Intelligent facial recognition system installed in Hangzhou high school


Shi Jia
Shi Jia
A high school in Hangzhou has introduced a facial recognition system in its classroom to increase engagement and facilitate teaching administration.

Shi Jia
Shi Jia

A high school in Hangzhou has introduced a facial recognition system in its classroom to increase engagement and facilitate teaching administration.

The “smart classroom behavioral analysis system” has been on trial in two Year 10 classes at Hangzhou No. 11 High School since March this year. It belongs to the smart campus system that the school launched in 2017.

The smart campus system is being applied in several locations including the use of facial recognition in the campus canteen, classrooms, vending machines and library. A speech recognition system has also been introduced so it can translate a teacher’s speech into text for those who are not able to take notes in class.

In an open day event held at the school on May 15, vice president of the school, Zhang Guanchao, gave a demonstration on how the system worked to education professionals and several tech companies.

The three cameras, installed at the front of the classroom, scanned the room every 30 seconds to capture students’ facial features and behavior. The system camera identifies the faces of each student and registers class attendance within seconds on a terminal open to the lecturers.

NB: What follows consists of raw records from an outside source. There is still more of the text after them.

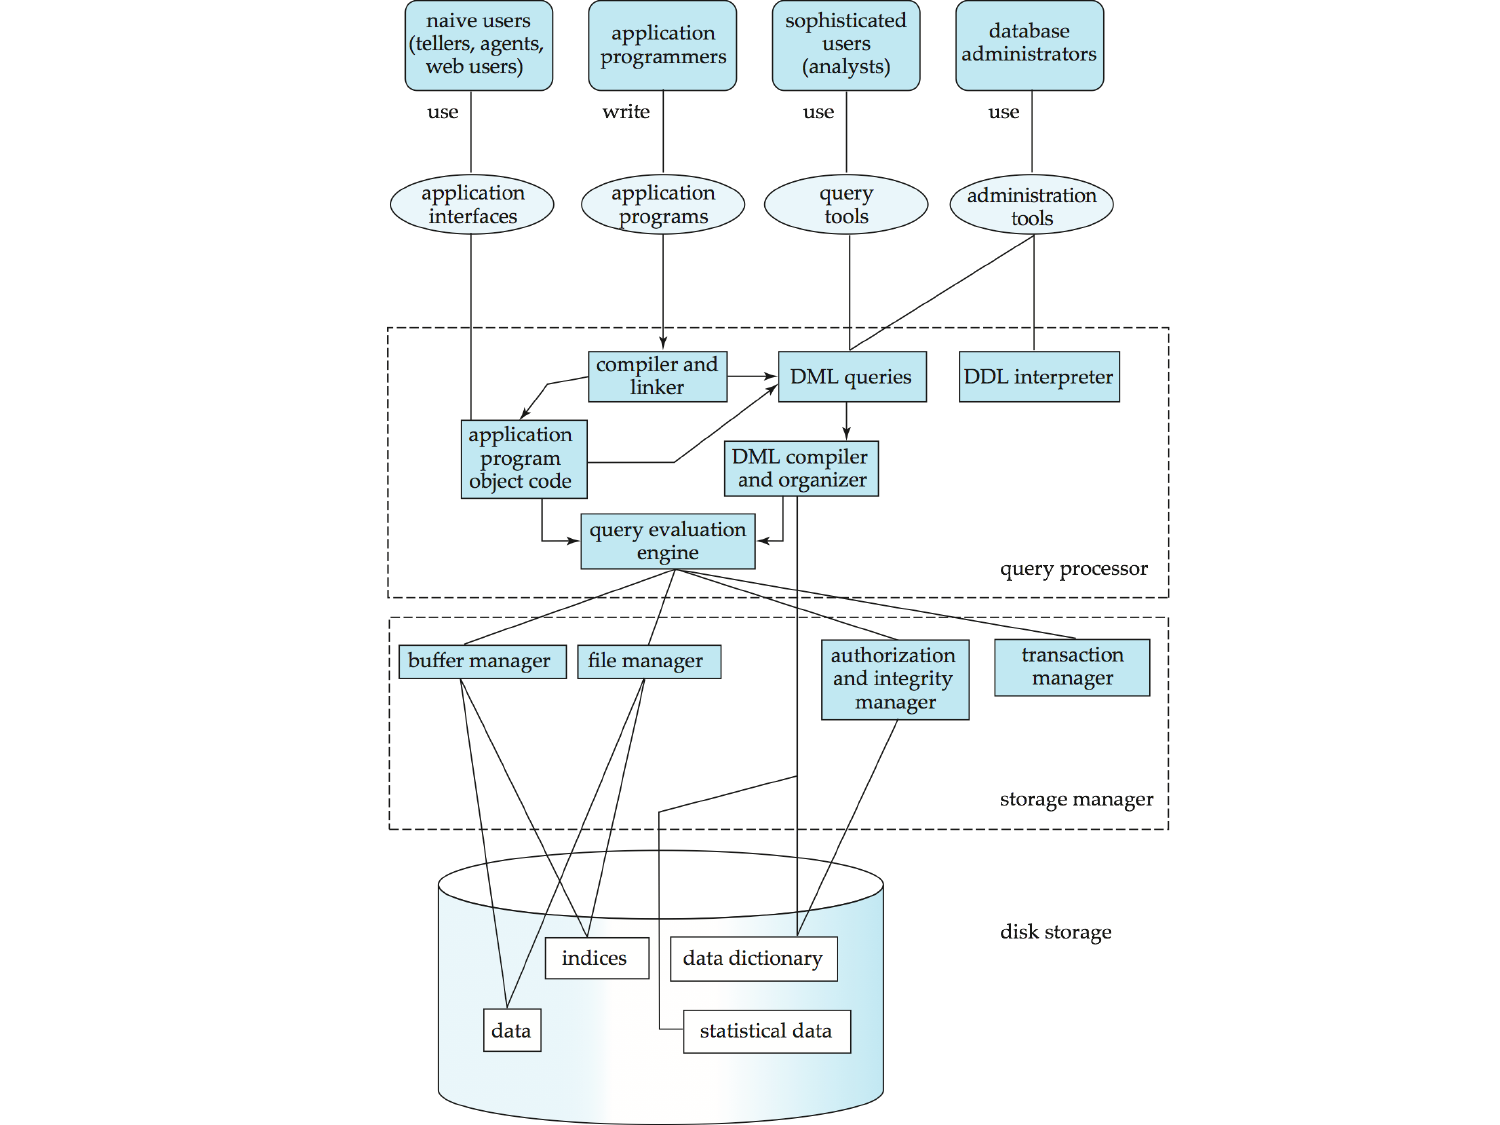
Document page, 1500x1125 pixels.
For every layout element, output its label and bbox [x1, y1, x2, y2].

picture [387, 0, 1171, 1125]
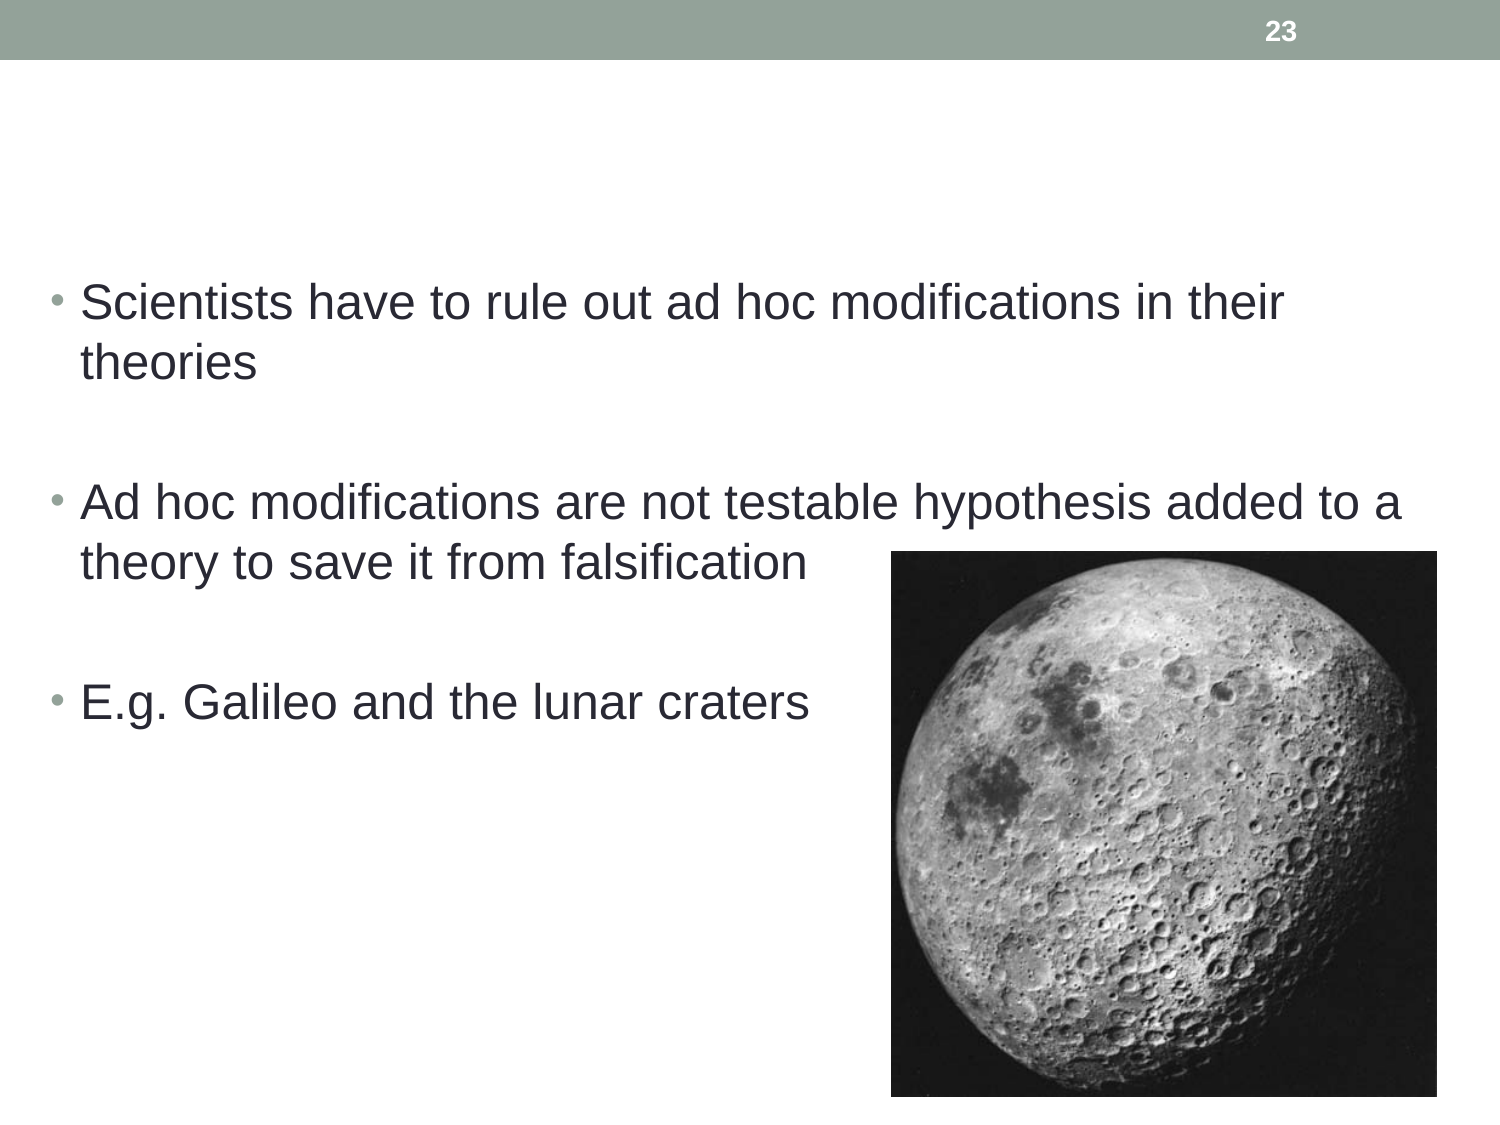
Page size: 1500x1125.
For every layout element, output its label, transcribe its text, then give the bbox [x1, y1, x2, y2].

list Scientists have to rule out ad hoc modifications in their theories Ad hoc modifications are not testable hypothesis added to a theory to save it from falsification E.g. Galileo and the lunar craters [35, 262, 1466, 1062]
picture [891, 551, 1437, 1097]
slide_number 23 [1250, 3, 1425, 57]
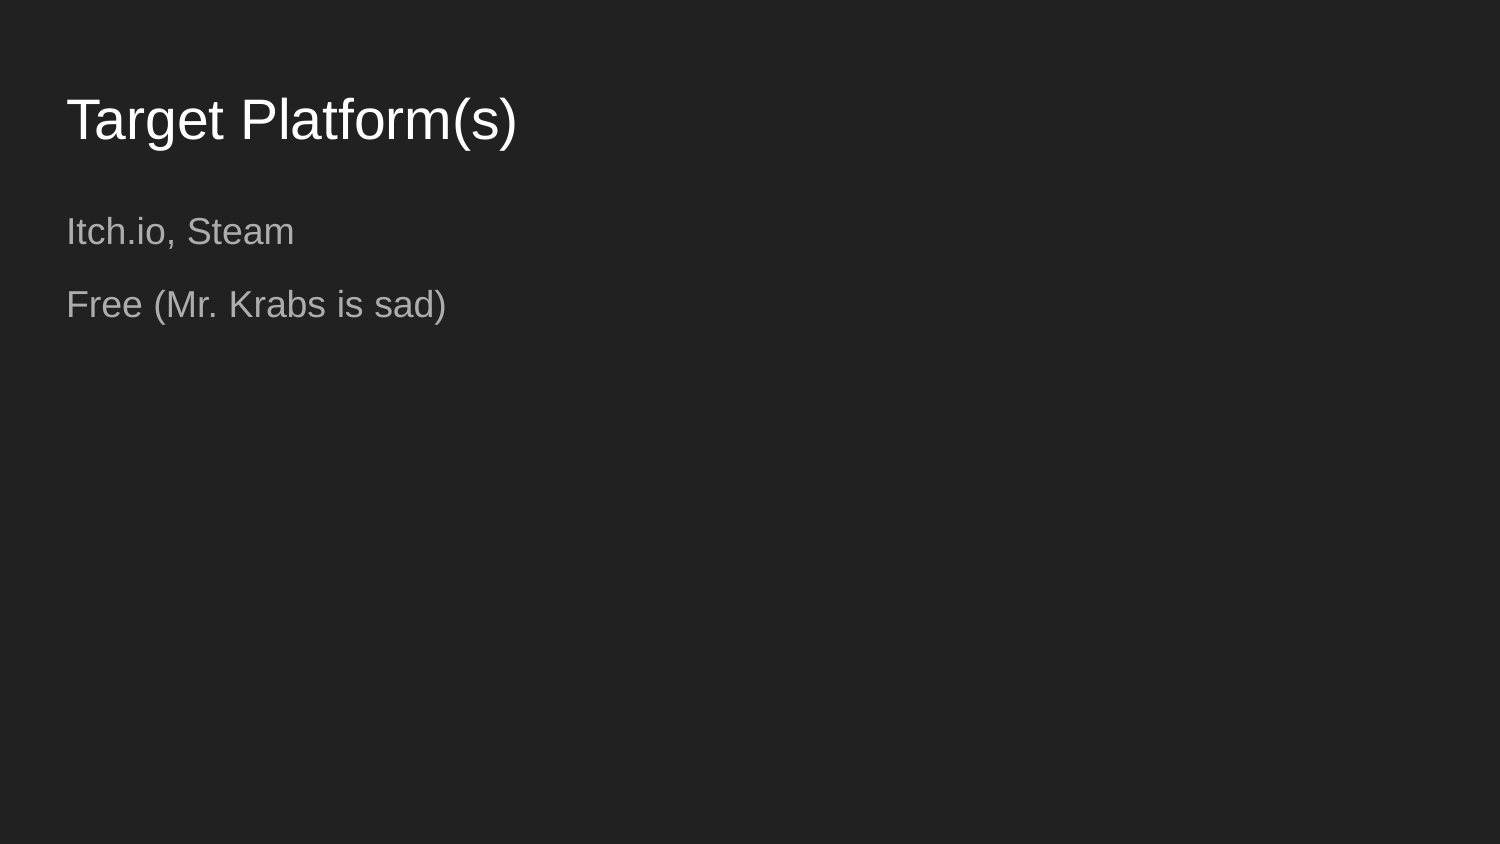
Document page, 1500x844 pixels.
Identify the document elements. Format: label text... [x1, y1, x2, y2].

title Target Platform(s) [51, 72, 1449, 167]
list Itch.io, Steam Free (Mr. Krabs is sad) [51, 189, 1449, 750]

Intelligent facial recognition system installed in Hangzhou high school
Imaginechina

Students in a classroom equipped with a surveillance camera at Hangzhou No. 11 High School

The smart system also tracked down students’ performance in class, such as reading, writing, listening, and behaviors such as raising hands, standing up or leaning on a desk. It also collects their facial expressions to see if students are afraid, happy, sad, surprised or angry among others.

The system can use this information to record a curve on the overall attentiveness of the class from analyzing the combined data. And it would further alert the teacher when a student’s performance drops below a level pre-set in the system.

“The main purpose is to facilitate management in class under the condition of a course selection system, where teachers know less about their students than in a fixed cohort,” explained a staff member from the president’s office, who only identified herself as Wang.

She emphasized that it was not a surveillance operation on students and the attentiveness data would not be used for assessing students.

“It is only a reference to our teachers, as they can compare the data between the same course taught by different people, so that they may adjust the way and the content they teach in class,” added Wang.

Zhang, the vice president, moved to allay public fears over an intrusion of privacy and said they would not record facial images of students, only codes and data were collected and reflected.

He also pointed out that data would not be saved on any cloud servers. The analytics were only accessible to course instructors, mid-level management staff and top administrators of the school, with different levels of permission to the system.

Intelligent facial recognition system installed in Hangzhou high school
CNR / Imaginechina

A teacher monitors students' facial expressions in class by the surveillance system to see if they are afraid, happy, sad, surprised or angry among others.

It is not the first time that facial biometrics have been used in education in China. In 2016, Wei Xiaoyong, a professor in computer science at Sichuan University in southwest China, developed a program to read emotions of his students attending lectures.

But other than showing the overall attentiveness curve, his tool displayed the curve of each student, which could indicate precisely at which point the level of interest began to decline or rise.

His use of facial recognition in registering attendance was even earlier, dating back to 2011.

Wei told the media the real value of such a system was in its data mining. With effective data collected through the system, researchers of sociological, educational or psychological backgrounds would be able to verify certain assumptions that might improve students’ academic performance and promote personalized teaching.

In 2016, the IE Business School in Madrid, Spain launched the WOW (Window on the World) Room in their online MBA programs. It made mobile learning and teaching possible by projecting the lecturer in hologram and joining students live online from all corners of the world.

The emotion recognition system was employed as a means of monitoring student participation via the cameras on learners’ tablets or mobile phones.

“Facial recognition is an established technology today. It has gone through development for more than 50 years,” said Chen Xi, a professor from the School of Management, Zhejiang University.

Chen said a facial recognition system based on deep learning could reach an accuracy of 99 percent.

“The issue of privacy is not just a problem of the technology. It depends on the people who use it and how they use it,” added Chen, who suggested the system should not be targeted on a specific person and possible data leaking should be considered in its design.

Hangzhou Bureau of Education started the construction of the smart campus among member schools in 2015. To date, 190 schools, including kindergartens, primary and middle schools, have been selected as demonstration schools for their use of smart technologies.

Since 2018, the Hangzhou No. 11 High School and Hangzhou No. 14 High School have been using facial recognition in checking students’ daily attendance. No.11 School is the only one to endorse the emotion reading and behavioral analysis in class.

In a written reply to Shanghai Daily, Hangzhou Educational Technology Center, which supervises the informatization work of the primary and secondary schools, said that the new technology will not be officially adopted and promoted before a proper assessment procedure is taken, including the relevant authorities soliciting public opinions.

Intelligent facial recognition system installed in Hangzhou high school
CNR

A student buys things from a vending machine by using facial recognition technology at Hangzhou No.11 High School.